Go Dutch for a first-class experience in studying
Apart from football legends, quality dairy products and the most welcome payment method of 'going Dutch', the Netherlands also offers the world a culture and environment that overseas students find enjoyable and inspiring. But this is always neglected and 'undervalued' by Hongkongers, according to Robert Schuddeboom, consul-general of the Kingdom of the Netherlands in Hong Kong.
'When it comes to studying abroad, Hong Kong students have in mind the United States, the UK, Canada, and Australia. And for European countries, they have in mind Germany and France. Most of the time they miss out on the Netherlands, a country which offers a very broad [range] of high-quality courses with a number of the highest ranking universities in the world,' he says.

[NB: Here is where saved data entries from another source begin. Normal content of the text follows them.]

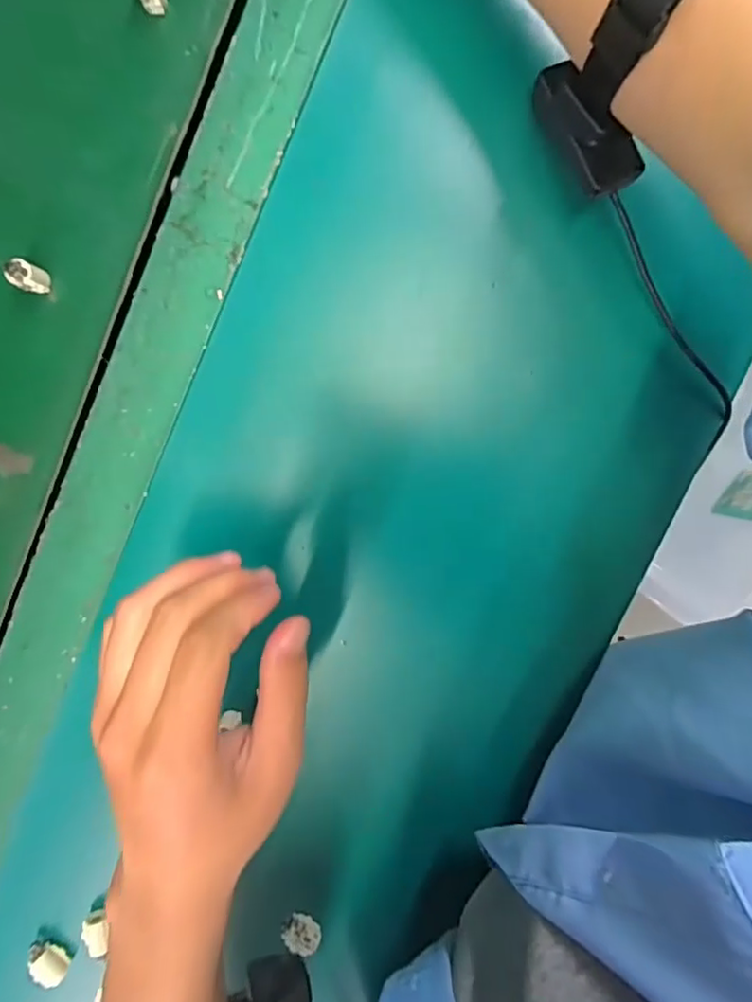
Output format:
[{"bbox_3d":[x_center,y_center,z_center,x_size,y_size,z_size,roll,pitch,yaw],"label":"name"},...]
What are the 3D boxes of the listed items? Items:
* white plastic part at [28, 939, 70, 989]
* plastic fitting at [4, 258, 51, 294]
[{"bbox_3d":[-0.215,0.302,0.382,0.013,0.014,0.031,-39,95,5],"label":"white plastic part"},{"bbox_3d":[-0.196,-0.127,0.332,0.012,0.028,0.015,27,96,-2],"label":"plastic fitting"}]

According to Schuddeboom, the business administration programme at Erasmus University in Rotterdam, international law studies at both Maastricht University and the University of Amsterdam, and language programmes at the University of Leiden are some of the most popular, well-known courses.
'Besides, we have a number of good [technical] universities and vocational schools, such as Eindhoven [University of Technology], the number one design school in the world. We have also one of the world's top three hotel schools,' Schuddeboom says.

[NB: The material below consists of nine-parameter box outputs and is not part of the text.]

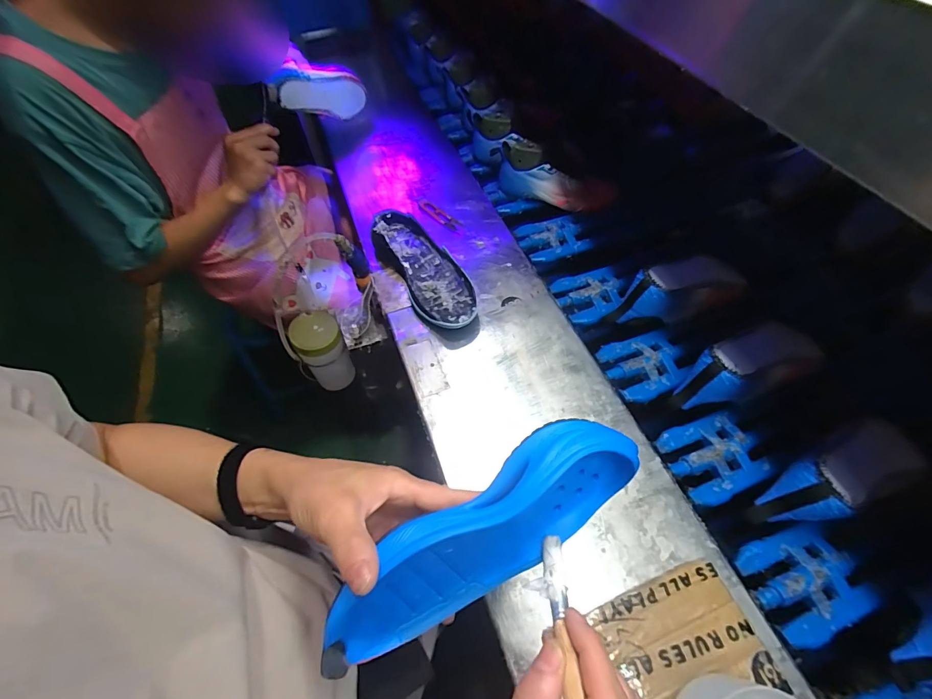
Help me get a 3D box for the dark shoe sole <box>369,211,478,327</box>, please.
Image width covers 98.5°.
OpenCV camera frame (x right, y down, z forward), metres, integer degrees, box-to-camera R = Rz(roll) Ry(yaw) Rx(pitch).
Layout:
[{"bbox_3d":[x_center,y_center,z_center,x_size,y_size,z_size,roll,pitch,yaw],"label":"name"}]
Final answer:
[{"bbox_3d":[-0.060,-0.125,0.606,0.090,0.034,0.237,-28,62,-14],"label":"dark shoe sole"}]

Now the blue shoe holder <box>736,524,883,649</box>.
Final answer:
[{"bbox_3d":[0.357,0.241,0.420,0.117,0.019,0.094,-20,60,-9],"label":"blue shoe holder"}]

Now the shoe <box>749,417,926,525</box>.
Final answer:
[{"bbox_3d":[0.407,0.140,0.441,0.210,0.099,0.066,-19,60,-9],"label":"shoe"}]

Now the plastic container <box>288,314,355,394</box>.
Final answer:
[{"bbox_3d":[-0.235,0.004,0.672,0.074,0.139,0.072,-29,62,-14],"label":"plastic container"}]

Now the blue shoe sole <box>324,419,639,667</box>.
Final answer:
[{"bbox_3d":[0.015,0.132,0.295,0.234,0.091,0.050,-30,30,-8],"label":"blue shoe sole"}]

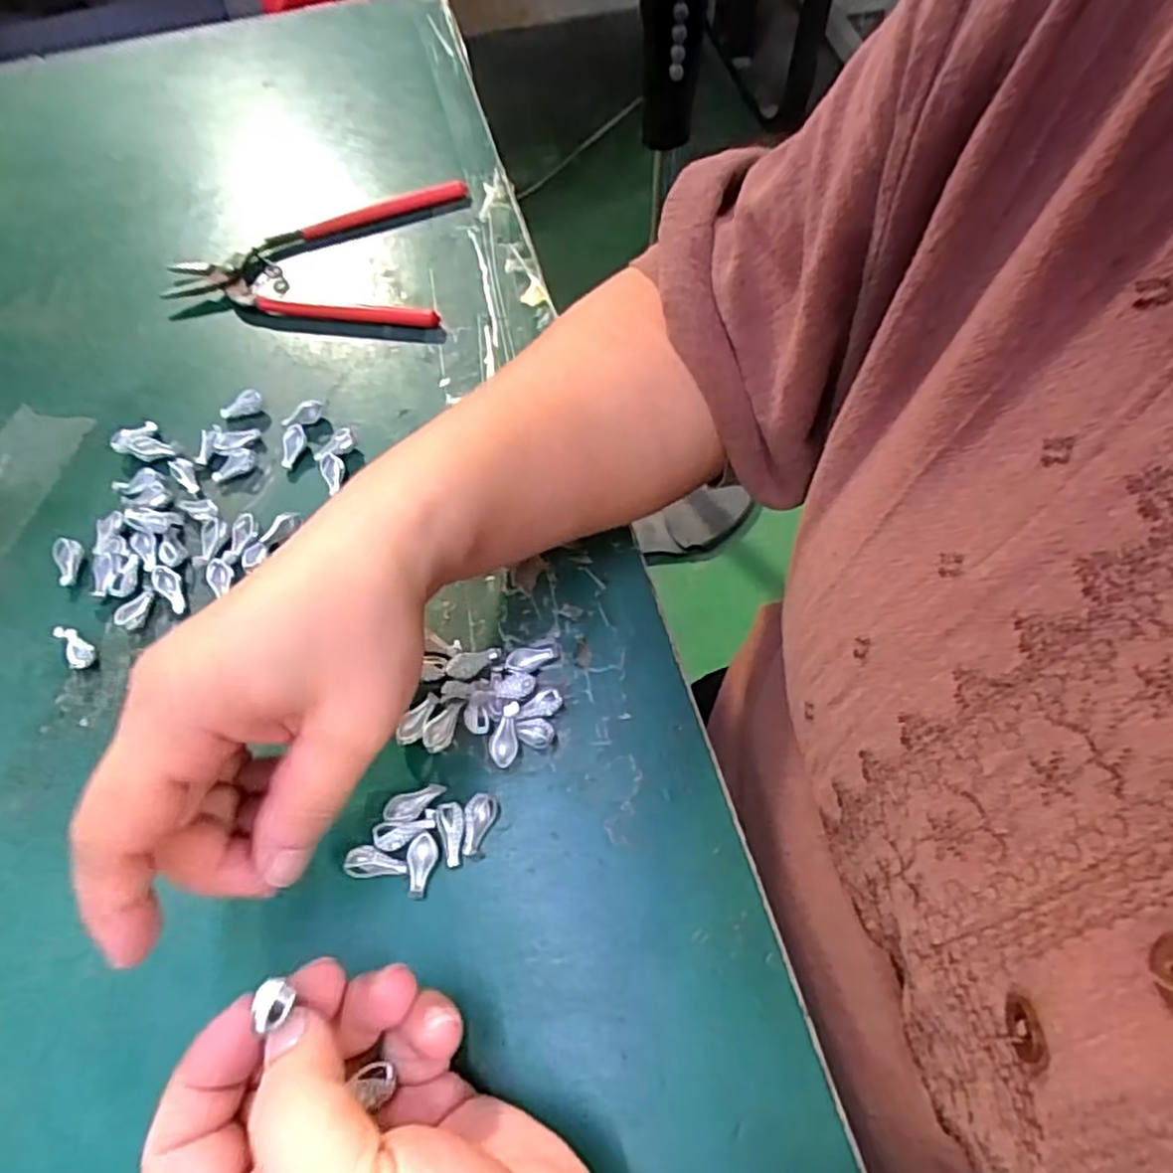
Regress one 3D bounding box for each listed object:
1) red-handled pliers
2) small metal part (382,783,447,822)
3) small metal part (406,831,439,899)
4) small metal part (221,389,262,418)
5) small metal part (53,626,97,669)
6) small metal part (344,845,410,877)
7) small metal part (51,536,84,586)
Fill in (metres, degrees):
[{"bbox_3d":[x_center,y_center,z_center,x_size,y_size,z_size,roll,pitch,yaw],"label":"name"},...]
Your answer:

Meanwhile, the welcoming attitude and high proficiency in English of the general public, and the relatively low tuition and living costs are, says Schuddeboom, key elements that help make Holland a comfortable education destination.
'In Europe, Holland has the most English study programmes outside the UK. And generally speaking, for Euro600 to Euro700 per month, students can have a room to stay, enough food to eat, and have beer a few times a week if you like,' says Schuddeboom, adding that the cost of most degree programmes for non-EU students range from a few thousand up to Euro10,000 a year.
He stresses that it is important for Hong Kong students to realise that it is not only what they are doing, but also what they should be doing - opening their minds and eyes - that enriches the experience of studying abroad.
'Holland has a great culture, which you should definitely explore, but also don't forget you are in the middle of Europe, so do try to visit cities like Berlin, Paris and London, for example,' he says.
Joining at least one of the sports clubs or student associations on campus during your stay is a good way to get along with Dutch students, Schuddeboom suggests. Large-scale DJ concerts and outdoor festivals are also becoming mainstream in Dutch student culture.
'You study abroad for academic value, and perhaps even more importantly, for the international experience. I recommend that students share [accommodation] at least, and go for towns with lots of international students, such as Leiden, Utrecht, Groningen, Maastricht and Amsterdam. Otherwise, you will lose out,' Schuddeboom says.
There are two major types of higher education institution in the Netherlands: research universities and universities of applied sciences. The former focus on independent research-oriented work in an academic or professional setting, while the latter specialise in professional programmes to prepare students for specific careers.
It takes three years (180 credits) and four years (240 credits) to obtain a bachelor degree from research universities and universities of applied sciences, respectively.